● **WHAT THE TASK ASKS**: Please report how many lines of the data include the word "quality", with the number as the entire reply.

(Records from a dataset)
+--
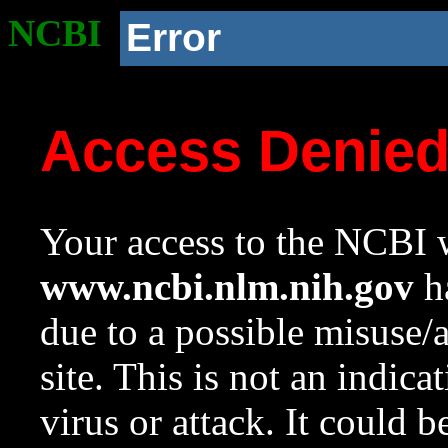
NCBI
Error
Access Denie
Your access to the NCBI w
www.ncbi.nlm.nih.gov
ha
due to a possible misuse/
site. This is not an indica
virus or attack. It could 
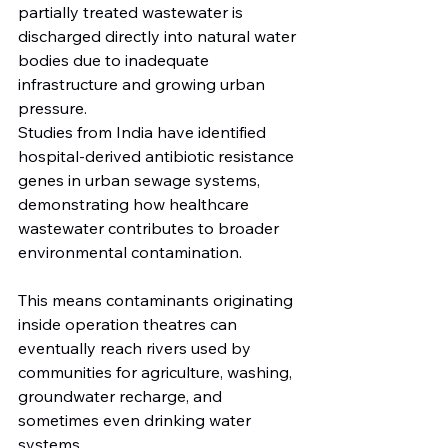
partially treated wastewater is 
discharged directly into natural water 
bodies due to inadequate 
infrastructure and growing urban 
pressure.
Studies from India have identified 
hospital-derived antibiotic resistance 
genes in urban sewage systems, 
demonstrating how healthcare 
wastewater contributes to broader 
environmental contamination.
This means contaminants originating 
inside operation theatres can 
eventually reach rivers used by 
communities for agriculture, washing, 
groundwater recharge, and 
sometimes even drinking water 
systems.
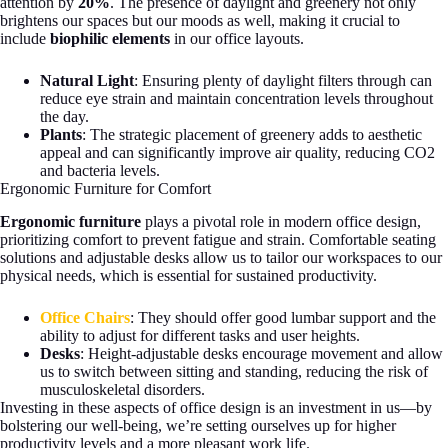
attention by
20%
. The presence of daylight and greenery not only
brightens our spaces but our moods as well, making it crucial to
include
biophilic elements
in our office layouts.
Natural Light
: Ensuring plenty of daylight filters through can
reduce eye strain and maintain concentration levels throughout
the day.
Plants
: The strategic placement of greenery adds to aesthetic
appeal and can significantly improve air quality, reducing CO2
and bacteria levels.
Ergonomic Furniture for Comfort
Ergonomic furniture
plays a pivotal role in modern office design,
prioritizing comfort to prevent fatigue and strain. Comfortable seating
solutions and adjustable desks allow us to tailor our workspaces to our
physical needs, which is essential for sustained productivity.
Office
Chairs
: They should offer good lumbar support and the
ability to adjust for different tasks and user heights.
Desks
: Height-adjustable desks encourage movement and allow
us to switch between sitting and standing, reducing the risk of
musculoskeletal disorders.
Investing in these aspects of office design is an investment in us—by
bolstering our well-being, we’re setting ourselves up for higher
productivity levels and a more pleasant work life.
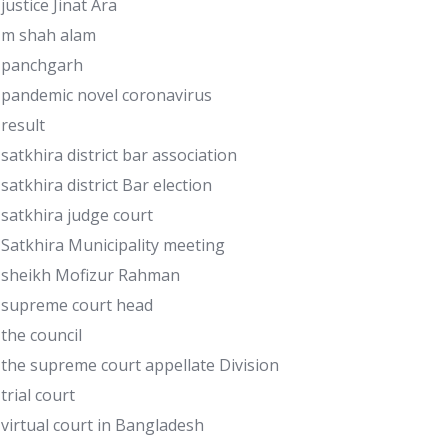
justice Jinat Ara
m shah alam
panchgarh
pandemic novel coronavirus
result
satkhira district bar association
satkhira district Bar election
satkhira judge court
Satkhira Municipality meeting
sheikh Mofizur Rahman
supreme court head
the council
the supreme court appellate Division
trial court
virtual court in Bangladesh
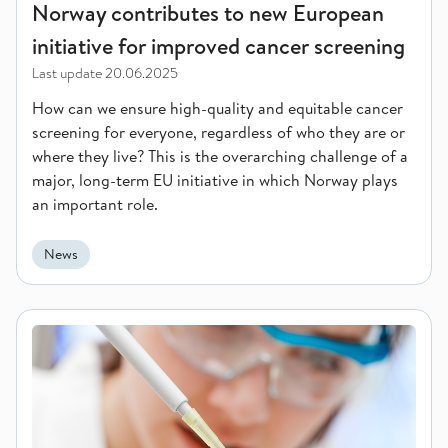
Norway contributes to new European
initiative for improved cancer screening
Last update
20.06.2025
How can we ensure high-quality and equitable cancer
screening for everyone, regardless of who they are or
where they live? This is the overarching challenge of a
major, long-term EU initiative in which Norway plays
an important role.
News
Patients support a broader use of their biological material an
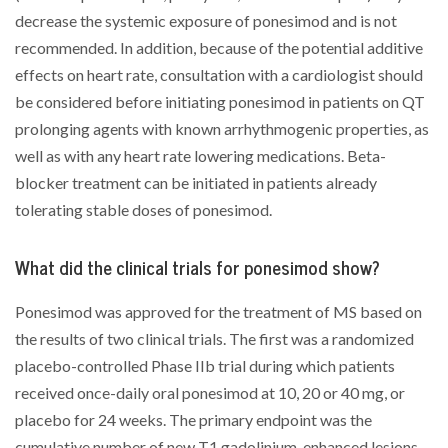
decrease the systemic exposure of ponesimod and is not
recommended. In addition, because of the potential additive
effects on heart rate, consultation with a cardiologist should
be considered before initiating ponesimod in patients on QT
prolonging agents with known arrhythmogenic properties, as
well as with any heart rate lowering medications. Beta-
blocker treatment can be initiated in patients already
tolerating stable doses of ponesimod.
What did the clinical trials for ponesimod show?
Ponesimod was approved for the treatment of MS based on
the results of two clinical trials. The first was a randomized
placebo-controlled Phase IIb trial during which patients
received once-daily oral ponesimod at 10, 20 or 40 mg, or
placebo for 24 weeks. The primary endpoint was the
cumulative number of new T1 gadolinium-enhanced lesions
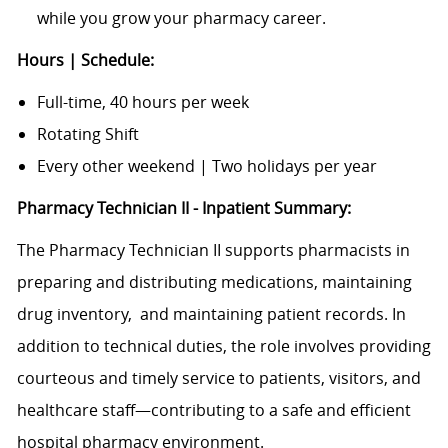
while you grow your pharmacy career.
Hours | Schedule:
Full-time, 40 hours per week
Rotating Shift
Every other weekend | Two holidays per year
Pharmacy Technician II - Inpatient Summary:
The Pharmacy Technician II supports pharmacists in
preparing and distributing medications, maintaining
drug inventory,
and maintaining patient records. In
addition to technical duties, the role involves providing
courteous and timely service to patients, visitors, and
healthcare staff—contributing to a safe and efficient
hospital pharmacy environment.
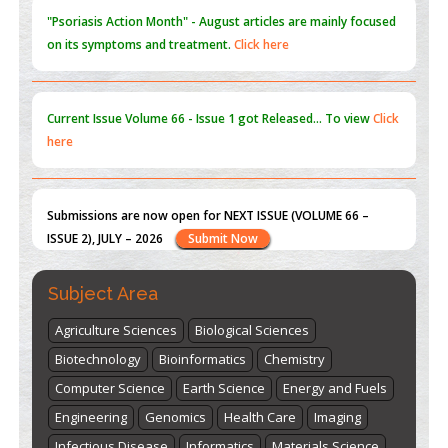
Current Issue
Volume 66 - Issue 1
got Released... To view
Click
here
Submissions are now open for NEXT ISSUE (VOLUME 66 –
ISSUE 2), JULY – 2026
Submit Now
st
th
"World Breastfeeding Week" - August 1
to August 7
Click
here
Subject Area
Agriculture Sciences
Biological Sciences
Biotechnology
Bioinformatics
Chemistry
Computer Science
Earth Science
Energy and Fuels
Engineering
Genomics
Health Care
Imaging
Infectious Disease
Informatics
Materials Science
+--
● **ANSWER TO THE EXERCISE**: 2